The mackerel pattern is a coat that has vertical stripes that resemble zebra stripes.
The spotted pattern is a coat with stripes that go down the paws and legs and a spotted cheetah pattern on the body.
The ticked pattern is a coat that has banded hairs with two or more colors. The ticked tabby has traditional tabby facial markings.
The blotched pattern is a coat that has smudged swirls. This pattern is sometimes called the classic tabby pattern.
The patched pattern is sometimes referred to as the tortoiseshell tabby and is a coat that has separated patches of red tabby markings and brown tabby markings.
The Tabby Cat Coat
As we mentioned above, the tabby cat coat is present in a range of cat breeds, and while most of these breeds are short-haired, there are a few long-haired tabby breeds out there.
Interestingly, short-haired tabby cats seem to shed more than long-haired tabby cats.
Long-haired tabby cats need grooming daily to prevent tangles and mats. Short-haired tabby cats need grooming less often – around once a week – but more regular grooming will help to cut down the amount of hair shed inside your home.
Some of the more frequent coat colors for the tabby include ginger, orange (most orange tabbies are male,) grey, cream, red, brown, black, blue, silver, and tan.
Reducing The Amount Your Tabby Sheds
If your tabby is a heavy shedder, there are some things that you can do to reduce the amount of hair that gets shed throughout your home including:
- Regular grooming
- Skin supplements
- Healthy diet
- Addressing medical causes of hair loss
Regular grooming is one of the best things that you can do to reduce the amount of hair that your tabby sheds throughout your home. Just a bristle brush will help to brush out dead hair from your cat’s coat so that hair does not drop throughout the house.
Regular brushing also helps keep your cat’s coat healthy by stimulating the skin to produce oils that nourish and protect your cat’s fur.
Some cats also benefit from skin supplements designed to promote skin health. These supplements are particularly beneficial for cats with skin conditions or allergies because they help to keep the skin supple, elastic, and hydrated.
Skin supplements can also help to regrow hair in cats that have lost hair to an illness or parasite like mange, for example.
Never use human supplements for your cat, and always talk to your veterinarian before giving your cat any supplements as they can interfere with pre-existing conditions and other medications.
Maintaining a healthy diet for your cat is another way to keep their skin and coat in good condition. The better condition your cat’s skin and coat are in, the less hair is shed throughout the home.
Addressing Medical Causes of Hair Loss
Lastly, hair loss is sometimes a symptom of a medical condition, and the only way to address that hair loss is to address their medical condition first.
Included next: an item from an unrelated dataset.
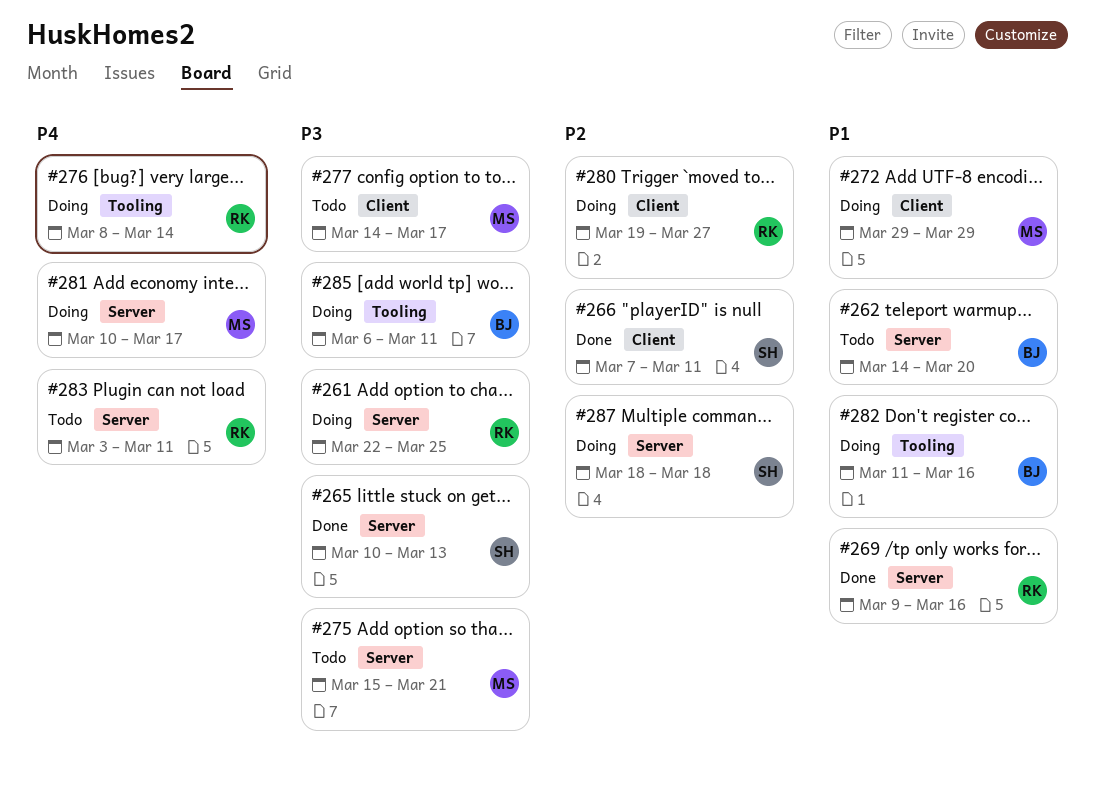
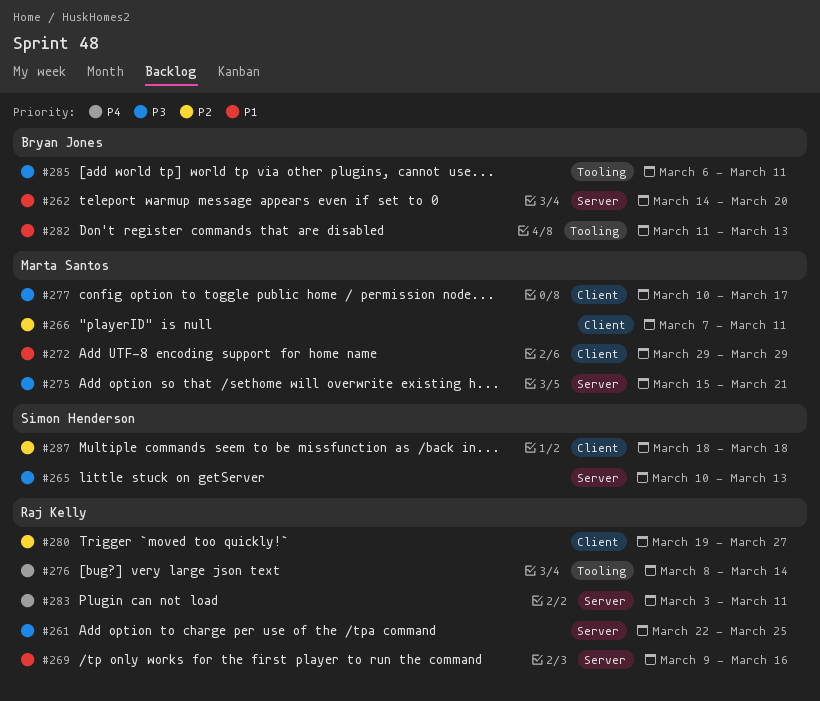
#266, owner: Simon Henderson -> Marta Santos
#277, start: Mar 14 -> Mar 10
#281: present -> none
#282, due: Mar 16 -> Mar 13
#287, label: Server -> Client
Some of the most common medical conditions that can lead to hair loss in cats include:
- Fungal infections
- A parasitic infection (fleas or mites)
- Thyroid imbalance
- Behavioral disorders
- Disorders of the immune system
If you suspect that there may be a medical reason for your cat losing hair, it is always best to check in with your veterinarian and explain what is happening. Your vet will likely take a blood panel and urine sample from your cat to determine a diagnosis.
Conclusion / Summary
The tabby cat coat comes in a range of textures, colors, and lengths, so the shedding frequency of a tabby coat can vary wildly. To get a better idea of how much your tabby cat will shed, look at the shedding pattern of your tabby’s breed. For example, a tabby Bengal cat has the shedding patterns of the Bengal cat.